Every line of the data is to be reproduced exactly.

[[ DATA TO EXAMINE open ]]

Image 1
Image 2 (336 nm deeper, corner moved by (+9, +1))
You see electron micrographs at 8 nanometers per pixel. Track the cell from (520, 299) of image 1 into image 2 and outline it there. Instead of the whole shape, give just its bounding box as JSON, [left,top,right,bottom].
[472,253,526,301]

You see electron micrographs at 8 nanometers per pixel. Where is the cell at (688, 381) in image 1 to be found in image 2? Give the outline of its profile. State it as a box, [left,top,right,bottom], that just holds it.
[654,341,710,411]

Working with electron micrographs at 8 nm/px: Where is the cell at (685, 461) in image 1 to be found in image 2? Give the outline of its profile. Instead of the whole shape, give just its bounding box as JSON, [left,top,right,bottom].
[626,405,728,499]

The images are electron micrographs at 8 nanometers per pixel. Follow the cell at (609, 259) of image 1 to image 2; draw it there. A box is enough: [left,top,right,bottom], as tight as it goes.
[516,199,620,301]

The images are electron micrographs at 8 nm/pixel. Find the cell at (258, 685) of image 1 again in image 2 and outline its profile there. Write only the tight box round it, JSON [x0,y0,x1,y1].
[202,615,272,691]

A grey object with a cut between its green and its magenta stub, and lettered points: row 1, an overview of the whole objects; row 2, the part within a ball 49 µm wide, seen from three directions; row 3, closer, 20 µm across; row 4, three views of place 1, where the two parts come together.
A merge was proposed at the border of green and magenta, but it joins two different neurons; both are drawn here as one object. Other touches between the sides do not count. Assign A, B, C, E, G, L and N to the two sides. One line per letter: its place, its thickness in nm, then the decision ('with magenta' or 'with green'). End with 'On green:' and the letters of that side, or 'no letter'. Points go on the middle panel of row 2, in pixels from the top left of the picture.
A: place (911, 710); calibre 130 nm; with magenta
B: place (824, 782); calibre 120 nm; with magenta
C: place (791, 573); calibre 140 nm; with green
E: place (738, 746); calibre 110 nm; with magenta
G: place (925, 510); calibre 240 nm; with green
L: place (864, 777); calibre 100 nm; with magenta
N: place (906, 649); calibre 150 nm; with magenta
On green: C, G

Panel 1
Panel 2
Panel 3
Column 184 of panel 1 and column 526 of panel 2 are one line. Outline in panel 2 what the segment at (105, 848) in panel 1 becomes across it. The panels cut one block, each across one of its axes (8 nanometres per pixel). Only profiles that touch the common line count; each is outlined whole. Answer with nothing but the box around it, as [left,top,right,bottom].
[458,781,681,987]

[[ DATA TO EXAMINE closed ]]

RESPONSE -
Image 1
Image 2 (336 nm deeper, corner moved by (+9, +1))
You see electron micrographs at 8 nanometers per pixel. Track the cell from (520, 299) of image 1 into image 2 and outline it there. Instead of the whole shape, give just its bounding box as JSON, [left,top,right,bottom].
[472,253,526,301]

You see electron micrographs at 8 nanometers per pixel. Where is the cell at (688, 381) in image 1 to be found in image 2? Give the outline of its profile. State it as a box, [left,top,right,bottom], that just holds it.
[654,341,710,411]

Working with electron micrographs at 8 nm/px: Where is the cell at (685, 461) in image 1 to be found in image 2? Give the outline of its profile. Instead of the whole shape, give just its bounding box as JSON, [left,top,right,bottom].
[626,405,728,499]

The images are electron micrographs at 8 nanometers per pixel. Follow the cell at (609, 259) of image 1 to image 2; draw it there. A box is enough: [left,top,right,bottom], as tight as it goes.
[516,199,620,301]

The images are electron micrographs at 8 nm/pixel. Find the cell at (258, 685) of image 1 again in image 2 and outline its profile there. Write only the tight box round it, JSON [x0,y0,x1,y1].
[202,615,272,691]

A grey object with a cut between its green and its magenta stub, and lettered points: row 1, an overview of the whole objects; row 2, the part within a ball 49 µm wide, seen from three directions; row 3, closer, 20 µm across; row 4, three views of place 1, where the two parts come together.
A merge was proposed at the border of green and magenta, but it joins two different neurons; both are drawn here as one object. Other touches between the sides do not count. Assign A, B, C, E, G, L and N to the two sides. One line per letter: its place, its thickness in nm, then the decision ('with magenta' or 'with green'). End with 'On green:' and the letters of that side, or 'no letter'. Points go on the middle panel of row 2, in pixels from the top left of the picture.
A: place (911, 710); calibre 130 nm; with magenta
B: place (824, 782); calibre 120 nm; with magenta
C: place (791, 573); calibre 140 nm; with green
E: place (738, 746); calibre 110 nm; with magenta
G: place (925, 510); calibre 240 nm; with green
L: place (864, 777); calibre 100 nm; with magenta
N: place (906, 649); calibre 150 nm; with magenta
On green: C, G

Panel 1
Panel 2
Panel 3
Column 184 of panel 1 and column 526 of panel 2 are one line. Outline in panel 2 what the segment at (105, 848) in panel 1 becomes across it. The panels cut one block, each across one of its axes (8 nanometres per pixel). Only profiles that touch the common line count; each is outlined whole. Answer with nothing but the box around it, as [left,top,right,bottom].
[458,781,681,987]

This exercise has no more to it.